● Your objective:
What is needed is an exact copy of every entry below.

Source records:

-- Opening Marker --

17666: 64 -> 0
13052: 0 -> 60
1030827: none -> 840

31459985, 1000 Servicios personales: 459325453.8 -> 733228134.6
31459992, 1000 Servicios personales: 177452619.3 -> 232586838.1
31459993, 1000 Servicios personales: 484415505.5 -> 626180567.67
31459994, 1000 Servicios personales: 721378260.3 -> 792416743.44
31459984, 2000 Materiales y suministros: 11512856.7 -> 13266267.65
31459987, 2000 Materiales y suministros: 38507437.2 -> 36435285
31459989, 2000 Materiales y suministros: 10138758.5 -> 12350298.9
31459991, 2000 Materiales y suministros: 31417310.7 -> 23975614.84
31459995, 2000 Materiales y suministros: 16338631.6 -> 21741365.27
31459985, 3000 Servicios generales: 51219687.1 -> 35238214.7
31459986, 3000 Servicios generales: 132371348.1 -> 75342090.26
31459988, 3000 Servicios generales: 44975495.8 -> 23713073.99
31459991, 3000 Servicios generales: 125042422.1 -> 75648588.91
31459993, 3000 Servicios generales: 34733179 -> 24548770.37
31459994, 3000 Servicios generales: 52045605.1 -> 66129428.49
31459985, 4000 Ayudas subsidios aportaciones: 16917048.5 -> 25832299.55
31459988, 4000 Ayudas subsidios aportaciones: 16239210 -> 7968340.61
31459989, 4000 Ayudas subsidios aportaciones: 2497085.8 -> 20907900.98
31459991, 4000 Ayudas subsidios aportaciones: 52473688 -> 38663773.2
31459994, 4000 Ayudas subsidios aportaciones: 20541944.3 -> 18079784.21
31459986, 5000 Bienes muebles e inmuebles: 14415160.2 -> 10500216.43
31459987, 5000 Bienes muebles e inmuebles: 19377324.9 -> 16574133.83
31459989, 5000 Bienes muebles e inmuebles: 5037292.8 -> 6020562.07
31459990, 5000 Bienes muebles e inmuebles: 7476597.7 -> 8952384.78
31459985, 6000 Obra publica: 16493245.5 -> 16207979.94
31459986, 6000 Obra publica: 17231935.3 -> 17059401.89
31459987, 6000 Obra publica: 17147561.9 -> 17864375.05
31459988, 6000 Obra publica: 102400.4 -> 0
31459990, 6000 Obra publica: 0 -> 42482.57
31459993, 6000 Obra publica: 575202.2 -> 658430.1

-- Closing Marker --

● Answer to the exercise:
17666: 64 -> 0
13052: 0 -> 60
1030827: none -> 840

31459985, 1000 Servicios personales: 459325453.8 -> 733228134.6
31459992, 1000 Servicios personales: 177452619.3 -> 232586838.1
31459993, 1000 Servicios personales: 484415505.5 -> 626180567.67
31459994, 1000 Servicios personales: 721378260.3 -> 792416743.44
31459984, 2000 Materiales y suministros: 11512856.7 -> 13266267.65
31459987, 2000 Materiales y suministros: 38507437.2 -> 36435285
31459989, 2000 Materiales y suministros: 10138758.5 -> 12350298.9
31459991, 2000 Materiales y suministros: 31417310.7 -> 23975614.84
31459995, 2000 Materiales y suministros: 16338631.6 -> 21741365.27
31459985, 3000 Servicios generales: 51219687.1 -> 35238214.7
31459986, 3000 Servicios generales: 132371348.1 -> 75342090.26
31459988, 3000 Servicios generales: 44975495.8 -> 23713073.99
31459991, 3000 Servicios generales: 125042422.1 -> 75648588.91
31459993, 3000 Servicios generales: 34733179 -> 24548770.37
31459994, 3000 Servicios generales: 52045605.1 -> 66129428.49
31459985, 4000 Ayudas subsidios aportaciones: 16917048.5 -> 25832299.55
31459988, 4000 Ayudas subsidios aportaciones: 16239210 -> 7968340.61
31459989, 4000 Ayudas subsidios aportaciones: 2497085.8 -> 20907900.98
31459991, 4000 Ayudas subsidios aportaciones: 52473688 -> 38663773.2
31459994, 4000 Ayudas subsidios aportaciones: 20541944.3 -> 18079784.21
31459986, 5000 Bienes muebles e inmuebles: 14415160.2 -> 10500216.43
31459987, 5000 Bienes muebles e inmuebles: 19377324.9 -> 16574133.83
31459989, 5000 Bienes muebles e inmuebles: 5037292.8 -> 6020562.07
31459990, 5000 Bienes muebles e inmuebles: 7476597.7 -> 8952384.78
31459985, 6000 Obra publica: 16493245.5 -> 16207979.94
31459986, 6000 Obra publica: 17231935.3 -> 17059401.89
31459987, 6000 Obra publica: 17147561.9 -> 17864375.05
31459988, 6000 Obra publica: 102400.4 -> 0
31459990, 6000 Obra publica: 0 -> 42482.57
31459993, 6000 Obra publica: 575202.2 -> 658430.1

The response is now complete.